---------- EXCERPTED DATA
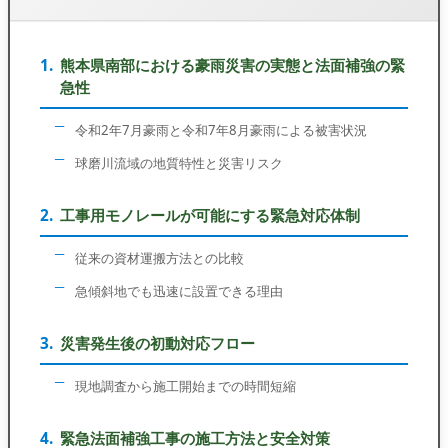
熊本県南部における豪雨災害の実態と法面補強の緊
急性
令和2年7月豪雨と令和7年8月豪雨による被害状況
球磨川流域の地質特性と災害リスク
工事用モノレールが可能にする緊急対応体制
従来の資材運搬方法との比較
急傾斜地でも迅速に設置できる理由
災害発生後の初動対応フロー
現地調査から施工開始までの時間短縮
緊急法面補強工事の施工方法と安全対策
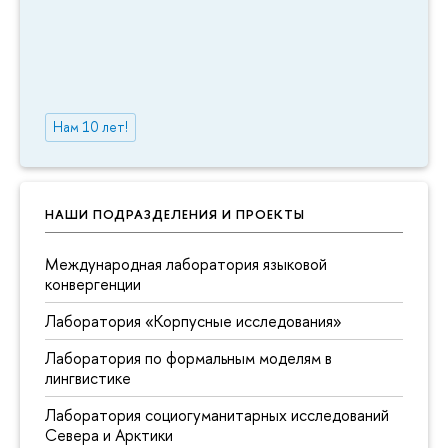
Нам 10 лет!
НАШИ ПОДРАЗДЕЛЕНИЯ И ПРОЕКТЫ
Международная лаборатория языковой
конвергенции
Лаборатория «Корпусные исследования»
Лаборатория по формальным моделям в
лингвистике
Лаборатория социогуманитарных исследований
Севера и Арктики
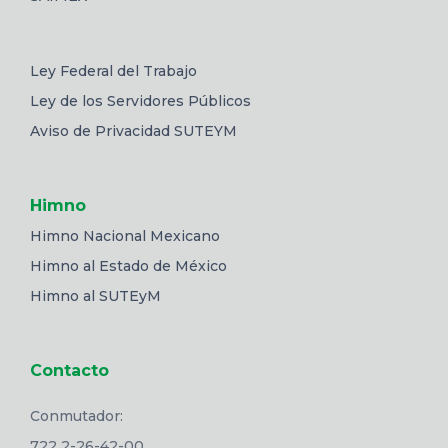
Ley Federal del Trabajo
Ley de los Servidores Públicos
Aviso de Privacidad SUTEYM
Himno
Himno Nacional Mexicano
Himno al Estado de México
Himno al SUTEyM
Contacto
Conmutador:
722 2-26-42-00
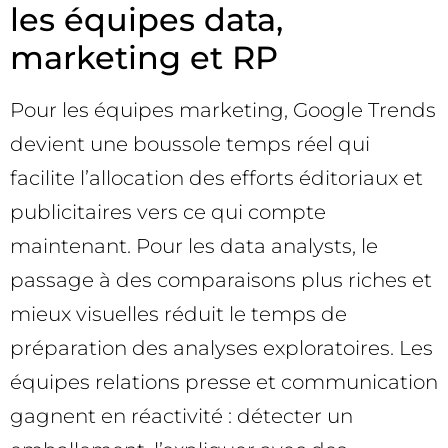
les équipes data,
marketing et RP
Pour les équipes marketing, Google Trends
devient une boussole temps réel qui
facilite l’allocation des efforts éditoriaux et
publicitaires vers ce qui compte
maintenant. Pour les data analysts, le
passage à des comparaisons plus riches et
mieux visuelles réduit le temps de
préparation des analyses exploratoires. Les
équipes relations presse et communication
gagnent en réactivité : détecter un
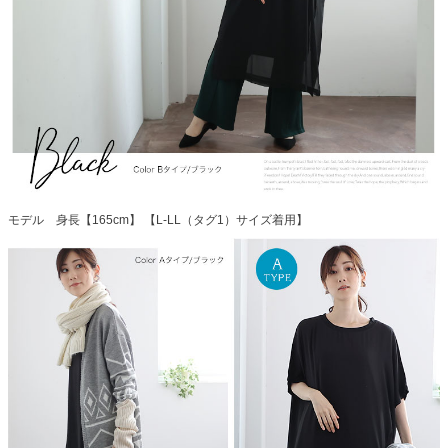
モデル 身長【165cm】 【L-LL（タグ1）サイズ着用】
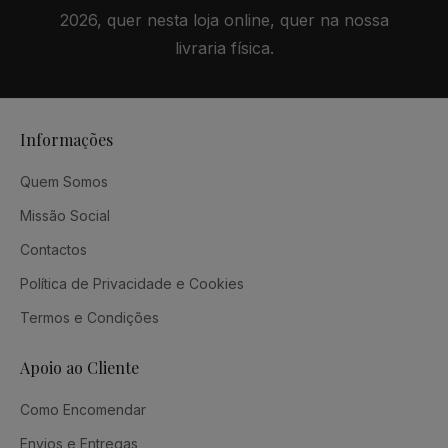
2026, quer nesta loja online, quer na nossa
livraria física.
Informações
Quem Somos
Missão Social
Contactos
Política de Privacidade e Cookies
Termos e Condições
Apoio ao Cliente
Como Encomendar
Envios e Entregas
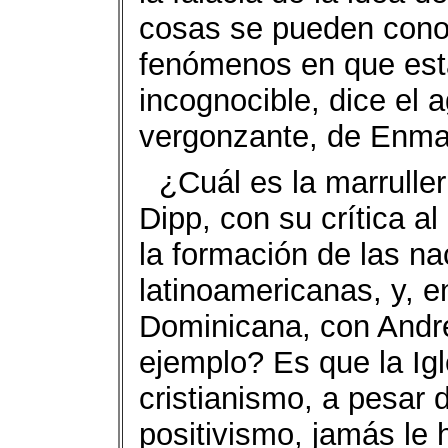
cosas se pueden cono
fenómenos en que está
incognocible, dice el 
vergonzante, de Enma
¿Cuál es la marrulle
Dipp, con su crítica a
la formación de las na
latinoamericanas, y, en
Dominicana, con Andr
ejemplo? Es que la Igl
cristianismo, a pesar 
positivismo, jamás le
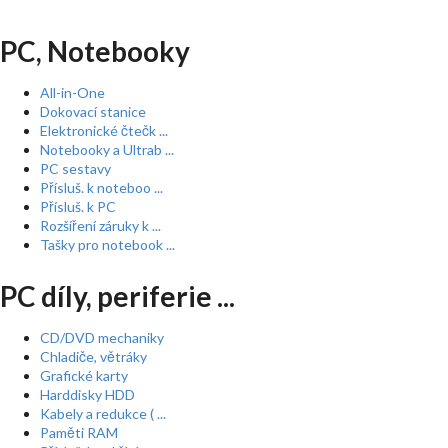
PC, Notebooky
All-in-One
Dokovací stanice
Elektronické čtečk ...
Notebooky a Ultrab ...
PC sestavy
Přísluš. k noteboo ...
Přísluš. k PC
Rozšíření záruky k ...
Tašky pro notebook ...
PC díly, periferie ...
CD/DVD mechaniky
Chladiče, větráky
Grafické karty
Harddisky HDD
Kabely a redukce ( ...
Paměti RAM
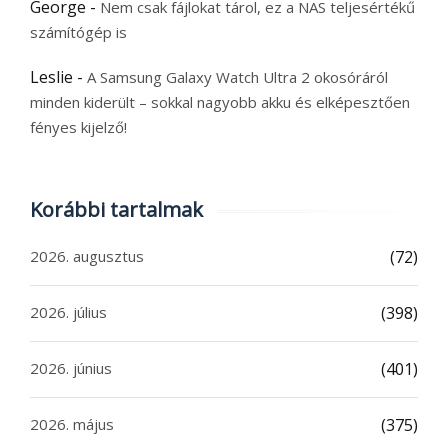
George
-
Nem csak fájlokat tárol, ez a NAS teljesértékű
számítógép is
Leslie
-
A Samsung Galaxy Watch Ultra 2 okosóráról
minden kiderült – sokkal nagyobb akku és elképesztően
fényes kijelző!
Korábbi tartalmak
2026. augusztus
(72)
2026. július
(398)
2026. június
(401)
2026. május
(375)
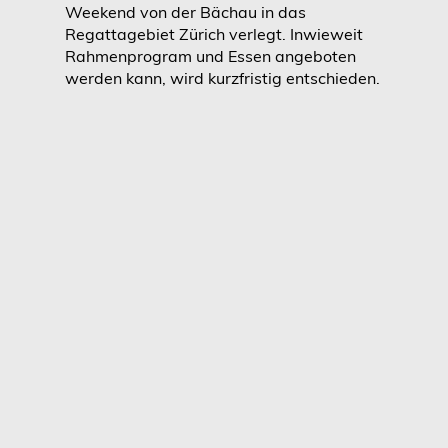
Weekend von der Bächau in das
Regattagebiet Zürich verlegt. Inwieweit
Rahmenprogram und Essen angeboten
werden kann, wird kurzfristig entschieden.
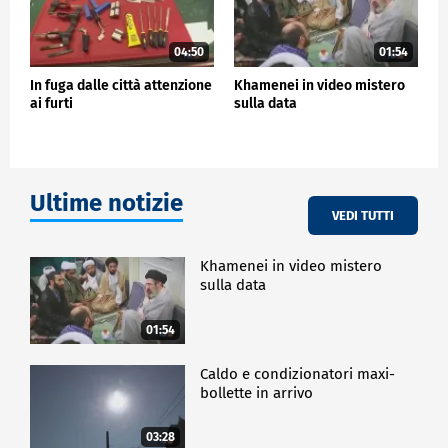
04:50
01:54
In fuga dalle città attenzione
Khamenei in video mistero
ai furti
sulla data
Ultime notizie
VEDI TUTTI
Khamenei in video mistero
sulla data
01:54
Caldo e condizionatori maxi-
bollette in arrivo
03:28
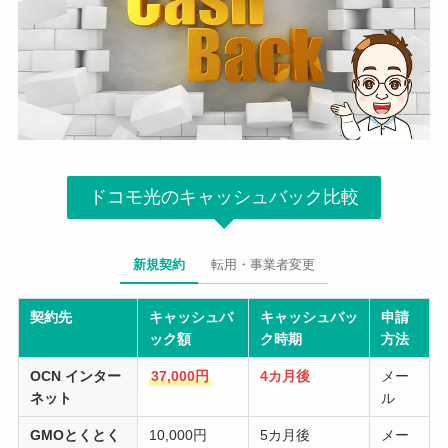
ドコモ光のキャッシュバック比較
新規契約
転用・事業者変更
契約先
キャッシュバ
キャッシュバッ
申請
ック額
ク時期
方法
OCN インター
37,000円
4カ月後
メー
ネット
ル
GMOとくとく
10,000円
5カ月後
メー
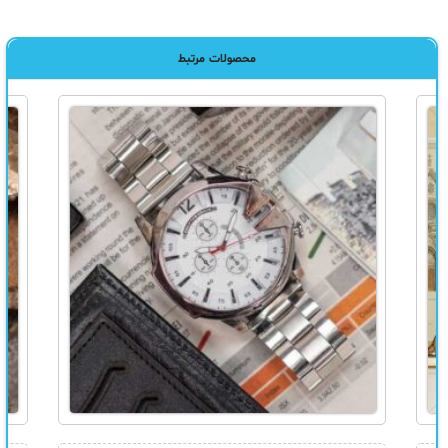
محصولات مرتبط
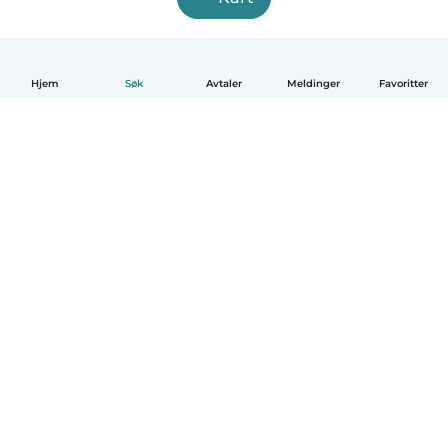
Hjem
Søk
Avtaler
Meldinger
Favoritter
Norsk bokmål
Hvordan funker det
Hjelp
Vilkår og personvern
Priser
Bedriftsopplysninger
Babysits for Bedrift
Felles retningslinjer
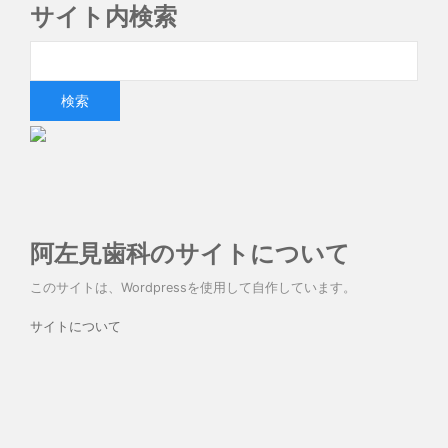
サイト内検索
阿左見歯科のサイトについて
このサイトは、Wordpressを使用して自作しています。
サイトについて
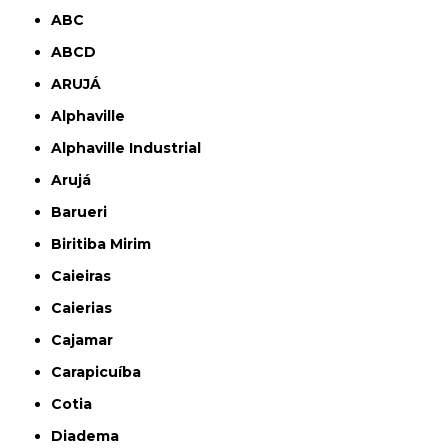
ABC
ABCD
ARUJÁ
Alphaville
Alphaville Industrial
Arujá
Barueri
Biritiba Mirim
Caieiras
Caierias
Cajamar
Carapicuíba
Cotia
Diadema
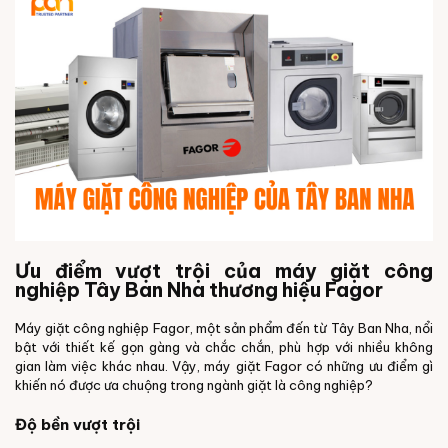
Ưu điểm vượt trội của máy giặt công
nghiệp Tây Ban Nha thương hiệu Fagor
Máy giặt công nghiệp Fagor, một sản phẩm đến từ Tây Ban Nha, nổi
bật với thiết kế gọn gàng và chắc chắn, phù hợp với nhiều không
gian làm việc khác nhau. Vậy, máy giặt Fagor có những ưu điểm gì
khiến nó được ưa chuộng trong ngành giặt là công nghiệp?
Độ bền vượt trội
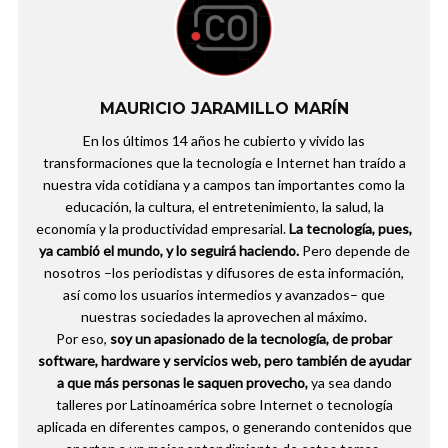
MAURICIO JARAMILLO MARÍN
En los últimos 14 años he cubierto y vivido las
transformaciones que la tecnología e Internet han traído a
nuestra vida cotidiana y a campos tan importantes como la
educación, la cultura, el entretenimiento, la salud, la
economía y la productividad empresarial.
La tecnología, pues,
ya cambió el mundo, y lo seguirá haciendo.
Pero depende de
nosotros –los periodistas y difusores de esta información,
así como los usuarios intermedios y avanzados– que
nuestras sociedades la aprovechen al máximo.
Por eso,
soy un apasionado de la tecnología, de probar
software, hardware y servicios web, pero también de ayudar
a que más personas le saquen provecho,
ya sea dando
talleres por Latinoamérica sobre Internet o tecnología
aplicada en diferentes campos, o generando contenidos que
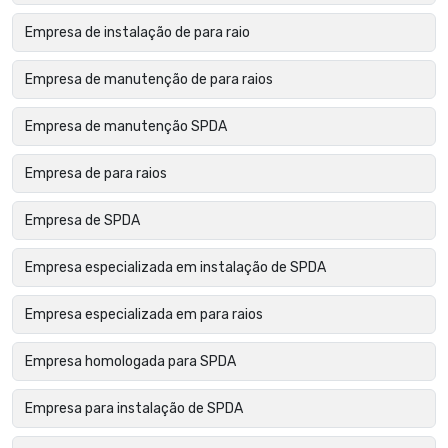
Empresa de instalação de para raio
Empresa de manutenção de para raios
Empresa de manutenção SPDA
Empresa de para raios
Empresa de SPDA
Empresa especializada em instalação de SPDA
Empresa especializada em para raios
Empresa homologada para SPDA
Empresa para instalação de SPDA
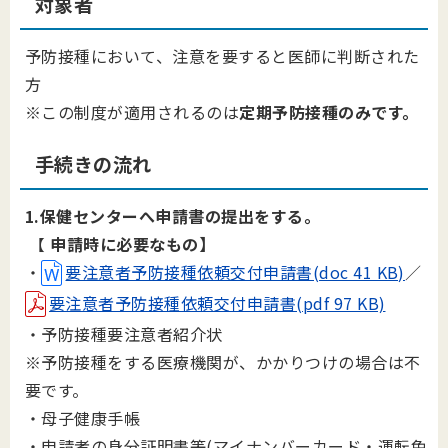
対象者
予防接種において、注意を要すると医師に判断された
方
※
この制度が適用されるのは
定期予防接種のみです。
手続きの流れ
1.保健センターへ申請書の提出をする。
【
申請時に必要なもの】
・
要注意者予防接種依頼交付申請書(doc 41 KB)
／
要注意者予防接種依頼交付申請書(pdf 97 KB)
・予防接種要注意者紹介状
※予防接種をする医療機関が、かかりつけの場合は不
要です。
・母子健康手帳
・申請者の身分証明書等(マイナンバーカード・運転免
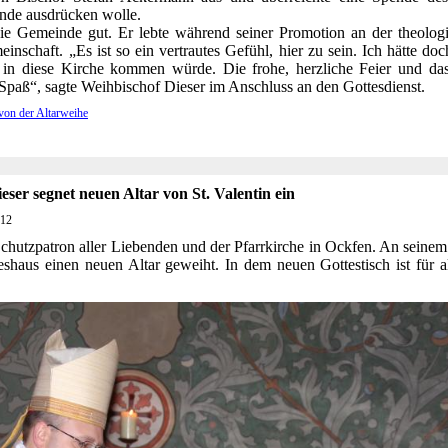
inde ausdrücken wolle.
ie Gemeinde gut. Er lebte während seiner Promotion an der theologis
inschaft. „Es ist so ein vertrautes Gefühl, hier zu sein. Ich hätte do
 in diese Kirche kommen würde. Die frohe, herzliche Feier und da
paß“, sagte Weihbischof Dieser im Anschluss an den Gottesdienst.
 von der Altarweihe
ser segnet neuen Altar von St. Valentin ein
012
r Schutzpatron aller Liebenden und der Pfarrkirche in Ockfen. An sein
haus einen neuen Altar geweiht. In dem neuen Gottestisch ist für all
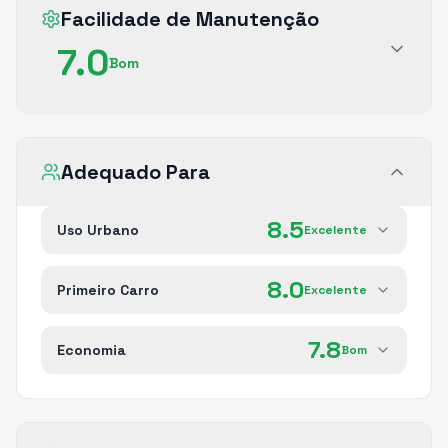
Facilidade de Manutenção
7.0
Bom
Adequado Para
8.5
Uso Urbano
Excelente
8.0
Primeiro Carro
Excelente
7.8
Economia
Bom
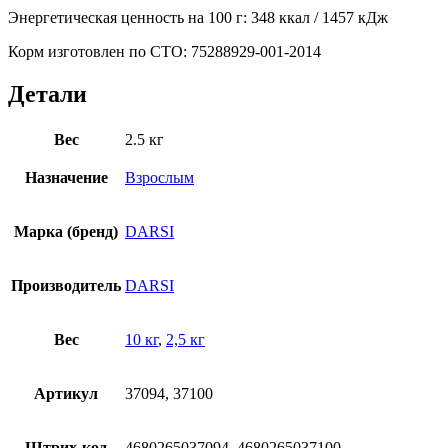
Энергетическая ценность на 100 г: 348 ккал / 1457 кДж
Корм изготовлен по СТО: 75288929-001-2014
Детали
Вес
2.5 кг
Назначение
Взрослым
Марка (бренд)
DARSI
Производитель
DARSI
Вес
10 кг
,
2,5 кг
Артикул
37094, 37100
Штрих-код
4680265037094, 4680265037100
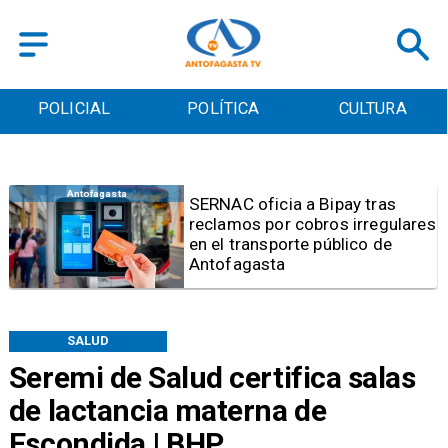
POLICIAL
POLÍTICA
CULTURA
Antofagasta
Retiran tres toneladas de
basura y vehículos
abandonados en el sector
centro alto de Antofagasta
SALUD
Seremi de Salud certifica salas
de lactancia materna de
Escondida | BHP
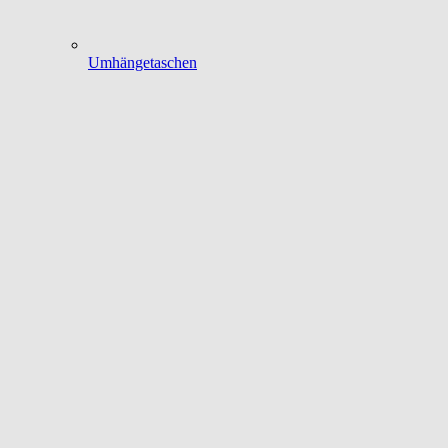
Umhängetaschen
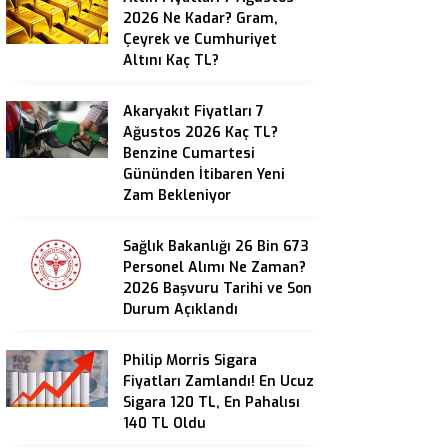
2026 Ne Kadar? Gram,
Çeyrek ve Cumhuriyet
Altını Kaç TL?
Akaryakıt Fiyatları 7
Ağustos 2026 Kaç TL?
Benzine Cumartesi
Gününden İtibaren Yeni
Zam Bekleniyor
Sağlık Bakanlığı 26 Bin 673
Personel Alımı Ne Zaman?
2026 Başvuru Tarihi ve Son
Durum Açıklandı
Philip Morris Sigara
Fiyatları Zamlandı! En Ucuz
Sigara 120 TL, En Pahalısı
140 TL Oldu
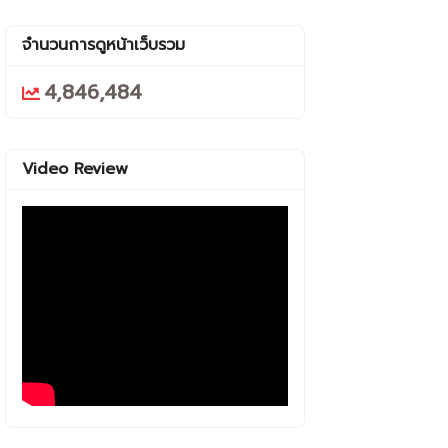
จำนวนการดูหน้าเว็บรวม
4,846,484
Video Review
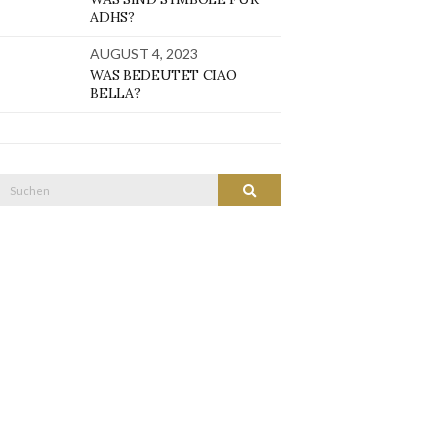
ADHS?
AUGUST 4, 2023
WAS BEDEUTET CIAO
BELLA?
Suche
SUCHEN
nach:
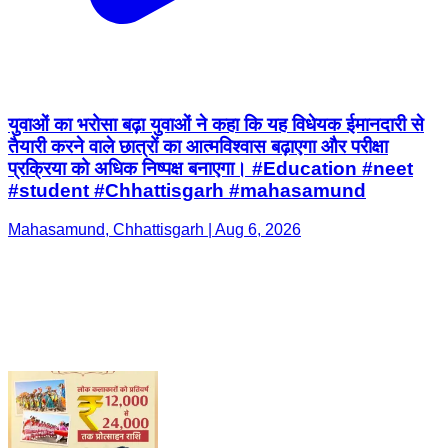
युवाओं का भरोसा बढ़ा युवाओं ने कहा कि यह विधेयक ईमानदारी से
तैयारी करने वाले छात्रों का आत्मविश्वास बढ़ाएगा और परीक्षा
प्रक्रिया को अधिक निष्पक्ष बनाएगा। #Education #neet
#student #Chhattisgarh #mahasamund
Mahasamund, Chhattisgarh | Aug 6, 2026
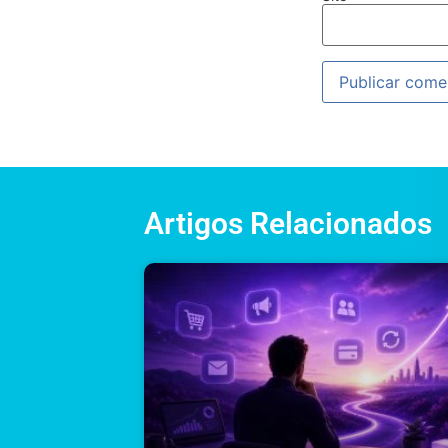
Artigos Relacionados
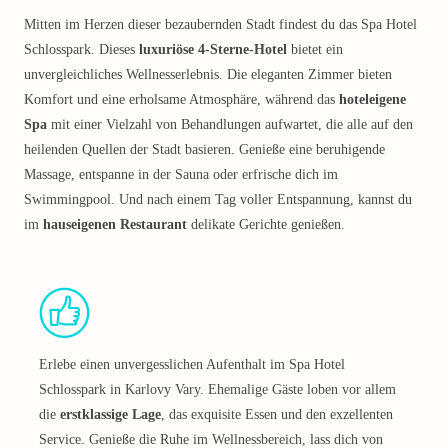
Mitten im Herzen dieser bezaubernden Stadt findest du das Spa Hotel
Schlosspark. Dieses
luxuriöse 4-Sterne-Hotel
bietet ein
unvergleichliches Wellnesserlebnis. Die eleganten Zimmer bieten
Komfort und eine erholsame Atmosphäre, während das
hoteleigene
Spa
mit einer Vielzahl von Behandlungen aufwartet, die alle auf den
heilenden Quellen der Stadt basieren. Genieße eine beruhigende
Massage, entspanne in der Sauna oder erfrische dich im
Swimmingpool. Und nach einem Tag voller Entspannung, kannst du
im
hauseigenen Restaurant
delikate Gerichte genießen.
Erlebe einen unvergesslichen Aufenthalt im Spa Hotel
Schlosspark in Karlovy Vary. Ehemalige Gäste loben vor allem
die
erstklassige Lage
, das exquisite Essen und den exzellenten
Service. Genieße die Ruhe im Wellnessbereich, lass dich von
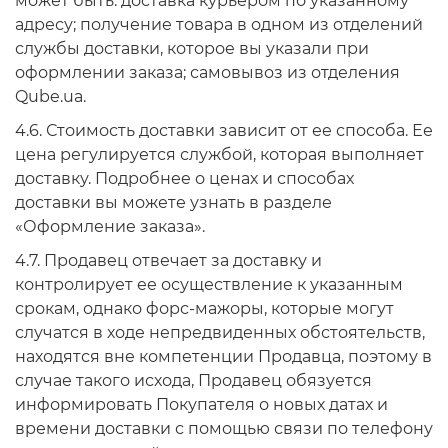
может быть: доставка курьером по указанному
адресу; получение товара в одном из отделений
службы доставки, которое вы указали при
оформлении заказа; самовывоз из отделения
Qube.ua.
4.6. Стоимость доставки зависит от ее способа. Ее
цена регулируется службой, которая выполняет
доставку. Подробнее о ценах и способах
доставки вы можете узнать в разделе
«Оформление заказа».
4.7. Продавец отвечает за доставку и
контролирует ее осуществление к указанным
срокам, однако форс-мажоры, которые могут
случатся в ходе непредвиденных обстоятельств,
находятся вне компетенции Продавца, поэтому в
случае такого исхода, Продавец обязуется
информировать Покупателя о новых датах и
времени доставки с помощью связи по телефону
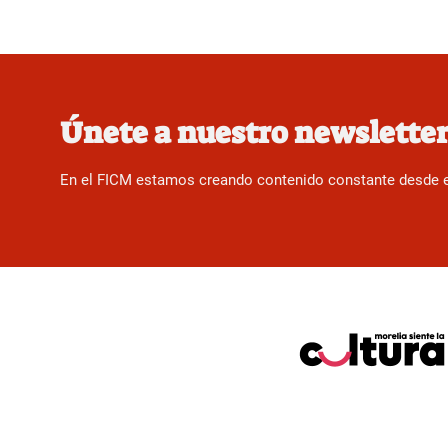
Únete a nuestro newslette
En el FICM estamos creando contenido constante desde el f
--------------------
Whenever a line in the records contains the word "Stadt", copy that line.

### TASK OUTPUT
Mitten im Herzen dieser bezaubernden Stadt findest du das Spa Hotel
heilenden Quellen der Stadt basieren. Genieße eine beruhigende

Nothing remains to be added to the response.